Working with Issues and Risks
To illustrate how we can work with Issues and Risks on project and subprojects, here is the scenario I will describe.
“A project manager creates 2 issues on the subproject (Project 1), and wants to link the first issue with a task within the same project (Project 1), and the second one to a task in the master project (My master project), and generate a report of this.”
For more information about how to manage risks and issues and link items to tasks, visit my previous blog article: Managing risks and issues with Project Server 2013 (or Project Online).

So, the 2 issues created on the Project 1 (subproject).

The issue “Issue #1 from Project 1” is linked to the task “Task 1 (Project 1)” using tasks list and the related items feature.

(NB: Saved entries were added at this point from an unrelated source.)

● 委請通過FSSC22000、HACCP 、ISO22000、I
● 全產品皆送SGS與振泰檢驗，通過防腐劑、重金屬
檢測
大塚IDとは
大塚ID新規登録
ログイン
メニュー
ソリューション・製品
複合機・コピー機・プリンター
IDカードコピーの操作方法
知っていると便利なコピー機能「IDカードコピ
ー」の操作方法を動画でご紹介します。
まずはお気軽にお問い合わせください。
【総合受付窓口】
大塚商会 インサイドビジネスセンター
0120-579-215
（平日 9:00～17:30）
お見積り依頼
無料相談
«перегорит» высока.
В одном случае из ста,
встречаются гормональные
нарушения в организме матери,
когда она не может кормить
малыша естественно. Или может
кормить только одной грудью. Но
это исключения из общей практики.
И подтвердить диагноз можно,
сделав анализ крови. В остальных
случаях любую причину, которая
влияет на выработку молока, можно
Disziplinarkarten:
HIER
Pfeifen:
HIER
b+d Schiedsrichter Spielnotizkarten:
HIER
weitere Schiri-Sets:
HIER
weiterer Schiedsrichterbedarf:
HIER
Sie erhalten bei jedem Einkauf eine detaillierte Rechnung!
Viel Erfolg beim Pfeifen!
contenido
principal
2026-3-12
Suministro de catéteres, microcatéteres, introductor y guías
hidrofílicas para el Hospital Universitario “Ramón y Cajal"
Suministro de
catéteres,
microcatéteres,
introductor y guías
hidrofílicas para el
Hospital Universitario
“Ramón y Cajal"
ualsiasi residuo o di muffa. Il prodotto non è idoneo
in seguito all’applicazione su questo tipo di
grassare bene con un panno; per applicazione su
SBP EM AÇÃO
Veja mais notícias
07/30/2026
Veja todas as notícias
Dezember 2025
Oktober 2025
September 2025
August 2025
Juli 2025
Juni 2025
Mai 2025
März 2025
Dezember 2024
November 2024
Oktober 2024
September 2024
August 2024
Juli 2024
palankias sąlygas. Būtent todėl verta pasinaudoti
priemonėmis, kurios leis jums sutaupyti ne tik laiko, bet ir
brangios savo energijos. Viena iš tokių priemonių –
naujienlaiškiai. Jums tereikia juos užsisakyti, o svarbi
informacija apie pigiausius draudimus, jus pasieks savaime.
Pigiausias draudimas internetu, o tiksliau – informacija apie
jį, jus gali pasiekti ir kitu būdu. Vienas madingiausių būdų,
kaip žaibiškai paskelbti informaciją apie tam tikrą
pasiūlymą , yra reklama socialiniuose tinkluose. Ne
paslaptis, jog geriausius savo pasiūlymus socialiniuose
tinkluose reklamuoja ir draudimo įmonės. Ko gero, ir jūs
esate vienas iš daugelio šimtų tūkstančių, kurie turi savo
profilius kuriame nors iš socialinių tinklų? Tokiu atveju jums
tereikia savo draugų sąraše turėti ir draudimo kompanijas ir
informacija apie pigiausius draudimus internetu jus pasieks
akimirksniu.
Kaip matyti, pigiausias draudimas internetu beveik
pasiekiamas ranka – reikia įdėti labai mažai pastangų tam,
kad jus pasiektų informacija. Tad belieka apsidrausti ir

When displaying the schedule, the issue’s icon is displayed in front of the “Task 1 (Project 1)”.

Now opening the master project, selecting the task “Task 1 (master)” on the tasks’ list of the project site, using related items linking the issue from the subproject.

BUT, and this is not a good news, the issue’s icon is not displayed on the schedule page. Moreover, the issue’s icon on the “Task 1 (Project 1)” of the subproject is not displayed neither.

Creating a very simple report, using oData source in Excel, there is no issue on the master project, whereas the 2 issues are listed under the subproject.

You can deeper investigate on how to make reports on the issues and links with projects and tasks by using ProjectData service and the Association elements, more information here:

Quick wrap up, in order to create a master project and subproject(s):
  • Create your master project either from PWA or Project Pro
  • Create your subproject(s) from Project Pro in order to specify the project site location
  • Insert the subproject within the master project with Project Pro
  • On the Project Center, ensure that you display subprojects
  • If you are using default security configuration of Project Server (on ProjectServer security mode), ensure that your users have the “Open Project” permission.